Wie schaffe ich es, meine Partnerin, meinen Partner wieder sexuell anziehend zu finden?
Ich wiederhole: Den Anderen «wieder» sexuell anziehend finden zu wollen, das ist verlorene Liebesmüh.

Inwieweit sollte man bewusst strategische Massnahmen ergreifen, um Problemen in der Partnerschaft vorzubeugen?
An Problem-Prävention glaube ich nicht. Und «strategische Massnahmen» sind fruchtbar in der Planung von militärischen oder medizinischen Operationen. Aber Lieben ist wie Leben: eigentlich nur hier und jetzt fruchtbar.

Oft bekommt man den Rat, über alles möglichst viel zu sprechen. Kann man auch zu viel über Gefühle reden?
Ja, das geht. Beides geht, zu viel und zu wenig miteinander reden. Miteinander reden müsste eigentlich heissen, sich gemeinsam um den Faden zwischen dir und mir kümmern. Also miteinander im Kontakt sein und bleiben. Nicht Probleme wälzen, nicht Gefühle austauschen, nicht sich bis zum Anschlag öffnen, nicht rechthaben wollen, nicht machtkämpfen, erst recht nicht streiten. All das bedeutet zu viel reden und tut niemandem gut.

Und zu wenig reden?
Alles Lebendige lebt vom Austausch. Wenn der klemmt, erstickt das Leben.

Wie wurden Sie vor 45 Jahren eigentlich Paartherapeut?
Ich weiss es, ehrlich gesagt, nicht wirklich. Ab Mitte Gymnasium war mir klar, dass es für mich als Psychologen nur ein einziges berufliches Lebensthema geben würde: Paarthemen. Es hing aber nicht etwa, wie man argwöhnen könnte, mit der Ehe meiner Eltern zusammen; sie wurden nach über 60 Ehejahren geschieden – vom Sensenmann.
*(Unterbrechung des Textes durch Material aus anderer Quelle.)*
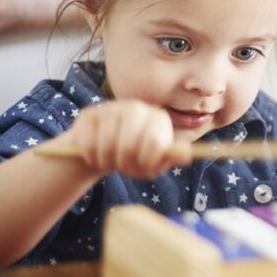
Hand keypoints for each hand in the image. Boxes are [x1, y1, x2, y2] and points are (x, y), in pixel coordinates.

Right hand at [66, 100, 185, 178]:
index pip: (154, 141)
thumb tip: (187, 155)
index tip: (143, 168)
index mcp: (158, 118)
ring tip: (110, 163)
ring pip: (106, 143)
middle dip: (125, 163)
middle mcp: (136, 107)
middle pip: (128, 143)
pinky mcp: (89, 114)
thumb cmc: (135, 158)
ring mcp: (111, 108)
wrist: (106, 151)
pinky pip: (88, 141)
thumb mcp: (154, 162)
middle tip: (123, 168)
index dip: (146, 161)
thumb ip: (170, 158)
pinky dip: (91, 156)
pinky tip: (95, 157)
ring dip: (107, 161)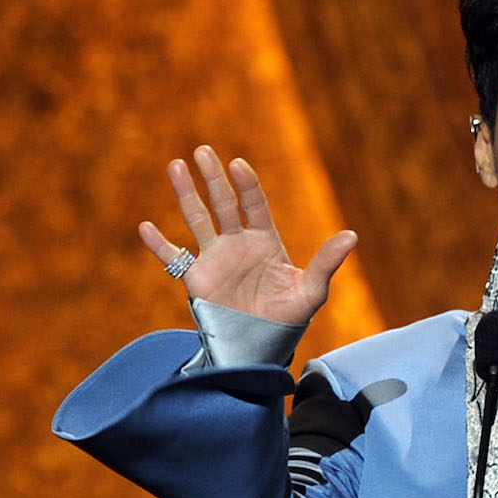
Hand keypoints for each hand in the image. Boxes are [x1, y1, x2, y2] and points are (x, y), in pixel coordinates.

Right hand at [138, 145, 356, 324]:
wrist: (263, 346)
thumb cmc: (290, 317)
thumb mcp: (311, 290)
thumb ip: (326, 262)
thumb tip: (352, 236)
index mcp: (265, 241)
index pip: (254, 205)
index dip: (247, 185)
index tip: (238, 165)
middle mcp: (238, 244)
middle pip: (223, 203)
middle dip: (214, 178)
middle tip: (203, 151)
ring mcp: (215, 258)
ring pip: (197, 219)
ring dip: (186, 194)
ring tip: (175, 166)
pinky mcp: (196, 279)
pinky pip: (173, 258)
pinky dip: (158, 244)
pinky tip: (144, 227)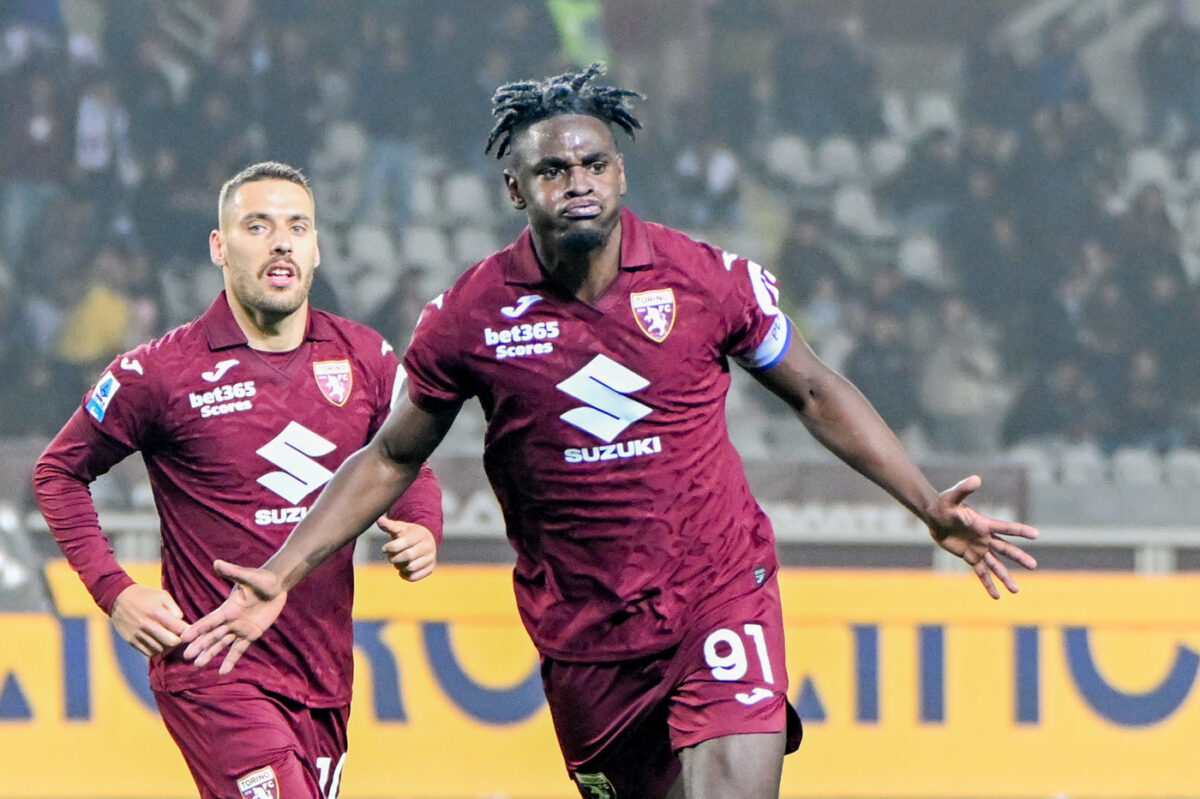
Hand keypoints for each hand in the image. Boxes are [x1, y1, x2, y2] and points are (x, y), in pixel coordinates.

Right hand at [110, 583, 187, 656]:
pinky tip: (158, 642)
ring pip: (160, 649)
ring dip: (167, 646)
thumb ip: (174, 608)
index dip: (187, 631)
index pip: (179, 628)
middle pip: (171, 642)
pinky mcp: (131, 641)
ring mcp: (138, 634)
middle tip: (178, 636)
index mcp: (157, 612)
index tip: (188, 630)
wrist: (118, 599)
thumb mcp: (162, 595)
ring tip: (167, 638)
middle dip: (178, 640)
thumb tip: (181, 621)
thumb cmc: (144, 596)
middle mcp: (147, 625)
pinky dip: (156, 650)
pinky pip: (148, 652)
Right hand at [179, 560, 286, 673]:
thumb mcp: (248, 576)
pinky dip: (231, 660)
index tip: (183, 638)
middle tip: (186, 657)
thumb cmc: (263, 578)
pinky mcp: (251, 634)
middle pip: (212, 635)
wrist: (277, 585)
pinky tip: (223, 671)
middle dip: (200, 645)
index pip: (209, 621)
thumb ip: (233, 572)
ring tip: (198, 665)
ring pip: (222, 644)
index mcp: (228, 608)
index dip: (197, 629)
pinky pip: (239, 649)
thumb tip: (217, 563)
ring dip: (210, 654)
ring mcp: (240, 628)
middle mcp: (230, 620)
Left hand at [377, 517, 436, 581]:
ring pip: (411, 567)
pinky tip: (402, 570)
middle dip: (395, 558)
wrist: (427, 539)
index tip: (384, 549)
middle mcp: (428, 546)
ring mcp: (430, 558)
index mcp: (420, 534)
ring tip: (397, 563)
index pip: (403, 543)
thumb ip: (389, 525)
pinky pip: (414, 577)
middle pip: (408, 556)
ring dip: (399, 567)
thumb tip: (378, 519)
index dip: (390, 547)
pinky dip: (405, 575)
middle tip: (391, 557)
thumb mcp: (401, 527)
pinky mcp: (430, 568)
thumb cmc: (410, 533)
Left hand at [926, 475, 1038, 598]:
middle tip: (1034, 566)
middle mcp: (985, 538)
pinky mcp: (970, 557)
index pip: (1005, 528)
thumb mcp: (952, 497)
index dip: (1020, 531)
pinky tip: (997, 596)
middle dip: (1019, 557)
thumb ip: (964, 489)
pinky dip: (988, 584)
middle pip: (1005, 549)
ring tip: (1016, 590)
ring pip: (996, 565)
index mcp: (984, 524)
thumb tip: (975, 478)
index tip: (1036, 535)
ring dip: (1005, 577)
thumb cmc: (943, 505)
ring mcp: (979, 549)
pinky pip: (981, 573)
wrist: (934, 517)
Was wissen Sie heute über die Liebe, was Sie vor früher nicht wussten?
Erst seit etwa 35 Jahren weiss ich, dass ein liebendes Gespräch nicht viel mit dem Mund zu tun hat. Sondern fast ausschliesslich mit den Ohren. Und mit einem tragfähigen Herzen, versteht sich.

Das Interview wurde schriftlich geführt.